- Dame Hilda Lloyd (1891–1982), DBE, President of the Royal College of Obstetricians and Gynaecologists (1951) by Anthony Devas
- Born: 11 August 1891
- Died: 18 July 1982
- Education: King Edward VI High School for Girls, University of Birmingham
- Occupations: Surgeon, obstetrician
- Employer: University of Birmingham ;
- Spouse(s): Bertram Arthur Lloyd, Baron Theodore Rose
- Awards: Dame Commander of the Order of the British Empire ;

= Hilda Lloyd =

British physician and surgeon

Dame Hilda Nora Lloyd, DBE (née Shufflebotham; 11 Aug 1891–18 July 1982) was a British physician and surgeon. She was the first woman professor at the University of Birmingham, and the first to be elected as president of the Royal College of Obstetricians and Gynaecologists.

==Early life ==

Lloyd was born on 11 August 1891 in Balsall Heath, Birmingham, to master grocer John Shufflebotham and Emma Amelia Jenkins. The younger of two daughters, she attended King Edward VI High School, Edgbaston, before entering Birmingham University (Interc BSc Pure Science, 1914, MBChB Medicine, 1916).

==Career==
After house officer posts in London, she returned to Birmingham University as a resident in obstetrics and gynaecology, and passed her FRCS in 1920. She was particularly concerned with the problems of urban poor women, such as STDs and illegal abortions. The "flying squads" she pioneered helped to save the lives of mothers and babies who would otherwise have died. She became a lecturer at Birmingham in 1934, and was the first female professor there, from 1944. She became chair of Obstetrics and Gynaecology in 1946. She was, in 1949, the first woman to be elected president of the Royal College of Obstetricians and Gynaecologists and in 1950, she became the first woman on the General Medical Council. (Note: Christine Murrell was actually elected to the GMC in September 1933, but never took the seat due to her death the following month.)

==Personal life==

In 1930, she married Bertram Arthur Lloyd, a pathologist who became a professor of forensic medicine at Birmingham University two years later; they had no children. Lloyd died in 1948 after she had nursed him through a lengthy period of ill health.

She married in 1949 Baron Theodore Rose (1892–1978), her former classmate and a widower.

She died on 18 July 1982 in Clent, Worcestershire, after having a stroke.

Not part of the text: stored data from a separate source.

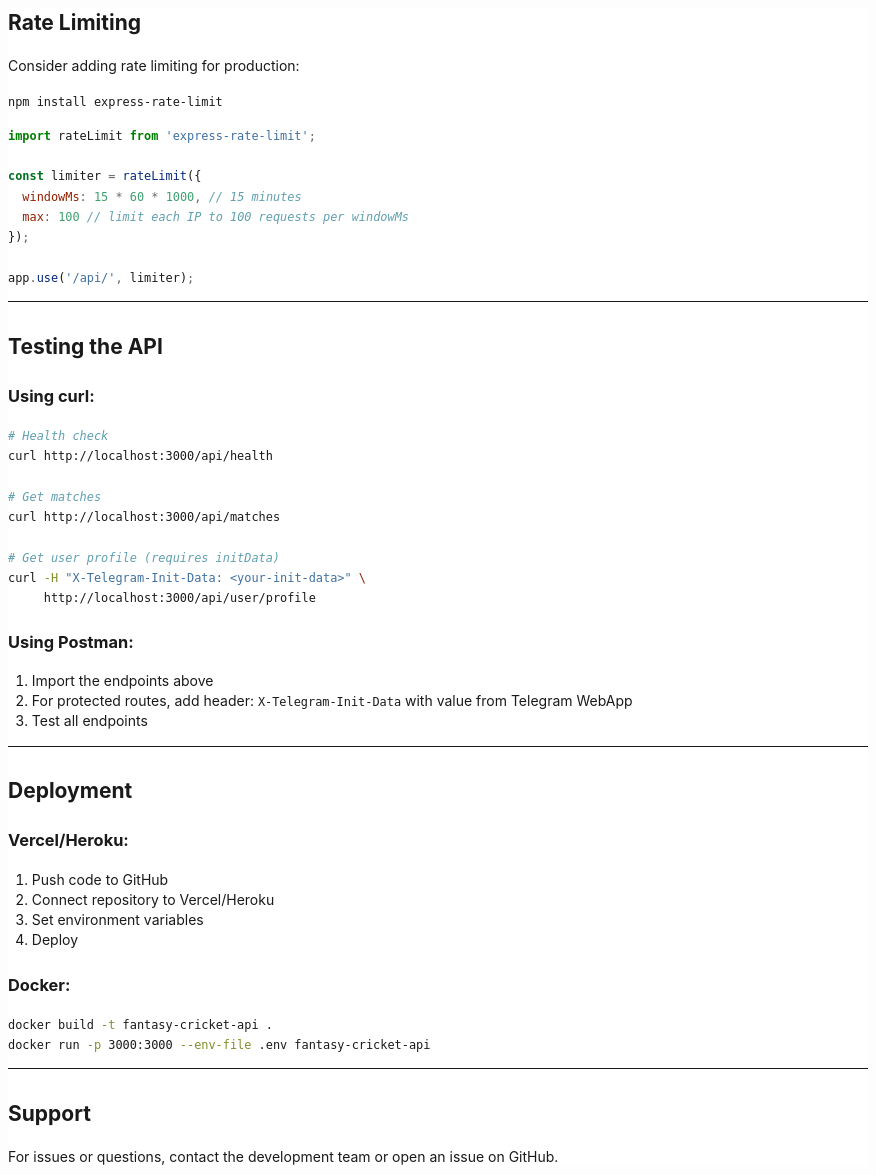 ## Rate Limiting

Consider adding rate limiting for production:

```bash
npm install express-rate-limit
```

```javascript
import rateLimit from 'express-rate-limit';

const limiter = rateLimit({
  windowMs: 15 * 60 * 1000, // 15 minutes
  max: 100 // limit each IP to 100 requests per windowMs
});

app.use('/api/', limiter);
```

---

## Testing the API

### Using curl:

```bash
# Health check
curl http://localhost:3000/api/health

# Get matches
curl http://localhost:3000/api/matches

# Get user profile (requires initData)
curl -H "X-Telegram-Init-Data: <your-init-data>" \
     http://localhost:3000/api/user/profile
```

### Using Postman:

1. Import the endpoints above
2. For protected routes, add header: `X-Telegram-Init-Data` with value from Telegram WebApp
3. Test all endpoints

---

## Deployment

### Vercel/Heroku:
1. Push code to GitHub
2. Connect repository to Vercel/Heroku
3. Set environment variables
4. Deploy

### Docker:
```bash
docker build -t fantasy-cricket-api .
docker run -p 3000:3000 --env-file .env fantasy-cricket-api
```

---

## Support

For issues or questions, contact the development team or open an issue on GitHub.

== Recognition and legacy ==

Lloyd was appointed a Dame Commander of the Order of the British Empire (DBE) in the 1951 Birthday Honours and made an Honorary LLD by the University of Birmingham in 1958.

A 1951 bust of Lloyd by Jacob Epstein is in the collection of the University of Birmingham. The Royal College of Obstetricians and Gynaecologists has a 1951 portrait in oil by Anthony Devas, in which Lloyd is wearing the college's presidential robes. She is commemorated by a blue plaque at Birmingham Women's Hospital. The Dame Hilda Lloyd Network, a research network for women's health based in the West Midlands, is named in her honour.